Start of Data section

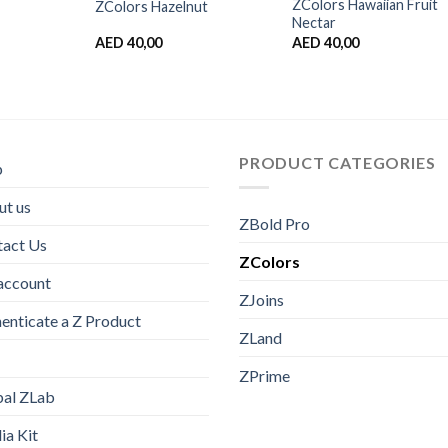
ZColors Hawaiian Fruit
ZColors Hazelnut
Nectar
AED
40,00
AED
40,00
PRODUCT CATEGORIES
p
t us
ZBold Pro
tact Us
ZColors
account
ZJoins
enticate a Z Product
ZLand
ZPrime
bal ZLab
a Kit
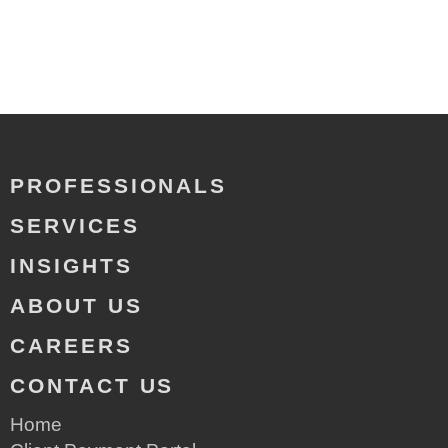
PROFESSIONALS
SERVICES
INSIGHTS
ABOUT US
CAREERS
CONTACT US
Home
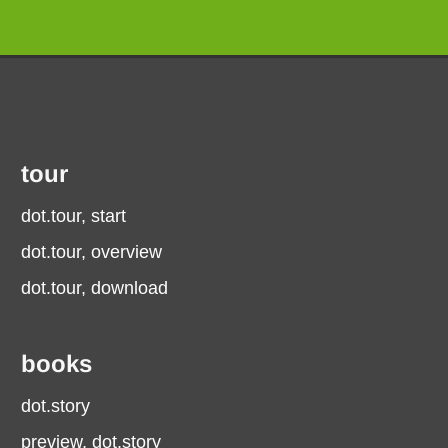
tour
dot.tour, start
dot.tour, overview
dot.tour, download
books
dot.story
preview, dot.story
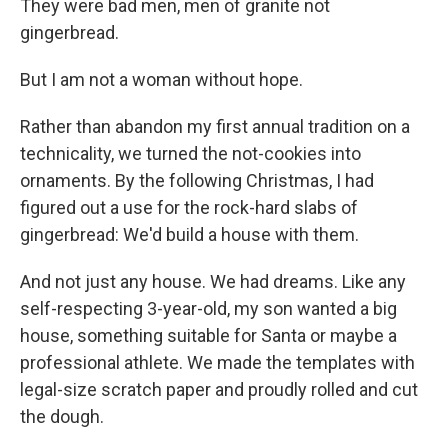
They were bad men, men of granite not
gingerbread.
But I am not a woman without hope.
Rather than abandon my first annual tradition on a
technicality, we turned the not-cookies into
ornaments. By the following Christmas, I had
figured out a use for the rock-hard slabs of
gingerbread: We'd build a house with them.
And not just any house. We had dreams. Like any
self-respecting 3-year-old, my son wanted a big
house, something suitable for Santa or maybe a
professional athlete. We made the templates with
legal-size scratch paper and proudly rolled and cut
the dough.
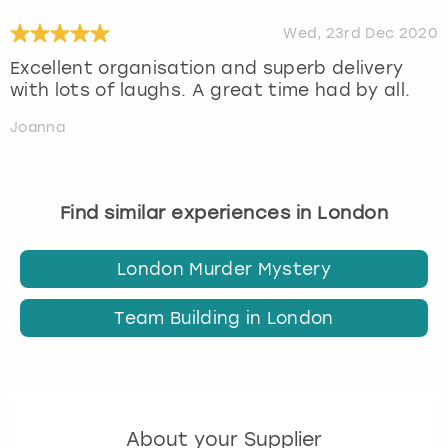
Wed, 23rd Dec 2020
Excellent organisation and superb delivery
with lots of laughs. A great time had by all.
Joanna
Find similar experiences in London
London Murder Mystery
Team Building in London
About your Supplier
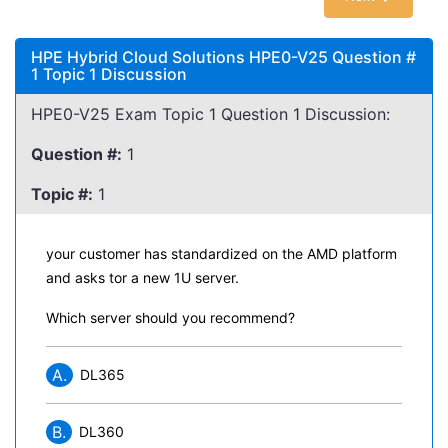
HPE Hybrid Cloud Solutions HPE0-V25 Question #
1 Topic 1 Discussion
HPE0-V25 Exam Topic 1 Question 1 Discussion:
Question #:
1
Topic #:
1
your customer has standardized on the AMD platform
and asks tor a new 1U server.
Which server should you recommend?
A.
DL365
B.
DL360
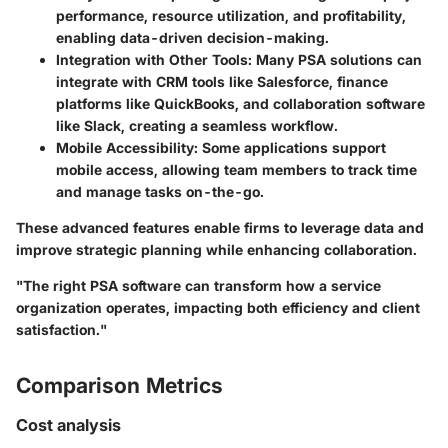
performance, resource utilization, and profitability,
enabling data-driven decision-making.
Integration with Other Tools
: Many PSA solutions can
integrate with CRM tools like Salesforce, finance
platforms like QuickBooks, and collaboration software
like Slack, creating a seamless workflow.
Mobile Accessibility
: Some applications support
mobile access, allowing team members to track time
and manage tasks on-the-go.
These advanced features enable firms to leverage data and
improve strategic planning while enhancing collaboration.
"The right PSA software can transform how a service
organization operates, impacting both efficiency and client
satisfaction."
Comparison Metrics
Cost analysis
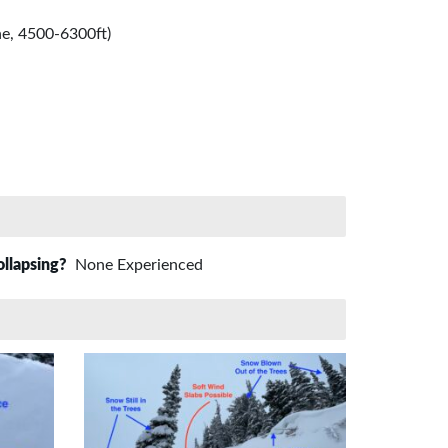
e, 4500-6300ft)
ollapsing?
None Experienced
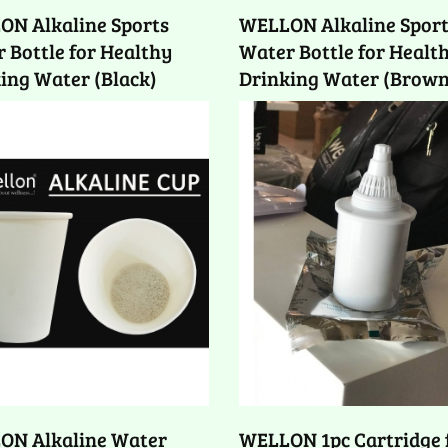
ON Alkaline Sports
WELLON Alkaline Spor
 Bottle for Healthy
Water Bottle for Healt
ing Water (Black)
Drinking Water (Brown
ON Alkaline Water
WELLON 1pc Cartridge 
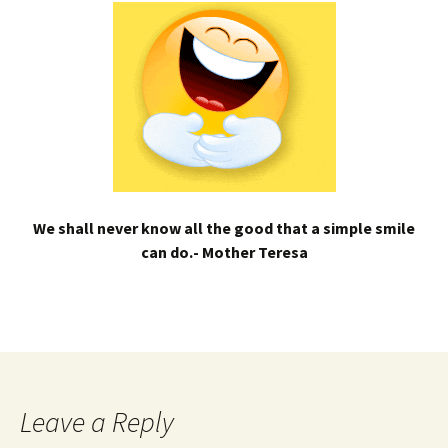
We shall never know all the good that a simple smile
can do.- Mother Teresa
Leave a Reply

End of Data section

**The task**
Copy exactly the lines from the line holding "HPE Hybrid Cloud" to the final line of the listing, and leave the pictures out.

**Completed exercise**
HPE Hybrid Cloud Solutions HPE0-V25 Question #
1 Topic 1 Discussion
HPE0-V25 Exam Topic 1 Question 1 Discussion:
Question #:
1
Topic #:
1
your customer has standardized on the AMD platform
and asks tor a new 1U server.
Which server should you recommend?
A.
DL365
B.
DL360
performance, resource utilization, and profitability,
enabling data-driven decision-making.
Integration with Other Tools
: Many PSA solutions can
integrate with CRM tools like Salesforce, finance
platforms like QuickBooks, and collaboration software
like Slack, creating a seamless workflow.
Mobile Accessibility
: Some applications support
mobile access, allowing team members to track time
and manage tasks on-the-go.
These advanced features enable firms to leverage data and
improve strategic planning while enhancing collaboration.
"The right PSA software can transform how a service
organization operates, impacting both efficiency and client
satisfaction."
Comparison Metrics
Cost analysis
e, 4500-6300ft)
ollapsing?
None Experienced
ON Alkaline Sports
WELLON Alkaline Spor
 Bottle for Healthy
Water Bottle for Healt
ing Water (Black)
Drinking Water (Brown
ON Alkaline Water
WELLON 1pc Cartridge 
We shall never know all the good that a simple smile
can do.- Mother Teresa
Leave a Reply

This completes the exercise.